In practice, however, there remains a disconnect between the proteomics community generating this kind of data and the molecular biology community that typically does the deep dives into a small number of proteins, Rappsilber said. Many on the molecular biology side aren't aware of the data being generated on the proteomics side, and, many times when they are, they don't trust it.
"Maybe there is data out there in the appendix of some large [proteomics] study that would be interesting [to a molecular biologist], but who looks at this data?" Rappsilber said. He added that exploring and evaluating proteomic data and protein interaction data, especially at the level of raw data, takes expertise that is still spreading outside the proteomics community and into the broader molecular biology field.
"It's knowledge that only makes it slowly into laboratories," he said.
He added that more transparent accuracy metrics on the proteomics side could also improve the situation.
"If you look at large-scale pull-down studies, for example, we don't really know how successful they are," he said. "It's a lot of effort and a lot of data, for sure. But then you speak to a molecular biologist to see if they are using this data, and they say, 'I looked at my protein, and I know it behaves differently. I know you need this specific condition, this specific detergent for the pull-down to work, and I looked at the stuff they pulled down with that protein and it doesn't really make sense.'"
"When you are a molecular biologist, you have to be suspicious of everything, because it is so much time and effort you put into your leads that you would rather err on the conservative side," Rappsilber added.
The project's goal, he said, is to generate enough information around different understudied proteins to make researchers more likely to deem them worthy of in-depth investigation.
The Understudied Protein Initiative's first step is a survey, currently ongoing, where the project's researchers are presenting respondents with randomly selected human proteins and asking them how well annotated they believe they are as well as what resources and considerations they used to make their assessment. The goal of the survey is to assess what kinds of data distinguish poorly annotated proteins from well annotated ones in the minds of researchers. This information will allow researchers both to determine what information needs to be generated on understudied proteins in order to foster more investigations and to track the progress made in generating that data, Rappsilber said.

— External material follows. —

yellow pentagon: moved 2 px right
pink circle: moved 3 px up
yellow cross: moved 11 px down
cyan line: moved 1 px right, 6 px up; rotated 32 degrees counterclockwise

He added that the group believes it needs on the order of several tens of thousands of responses and hopes to have this data by spring 2023.
Following collection and analysis of the survey, Rappsilber and his colleagues plan to host a conference to discuss the results and develop ways to provide the information indicated by the survey as necessary.
Rappsilber said the Wellcome Trust has agreed to fund the computation analysis of the survey data and the meeting.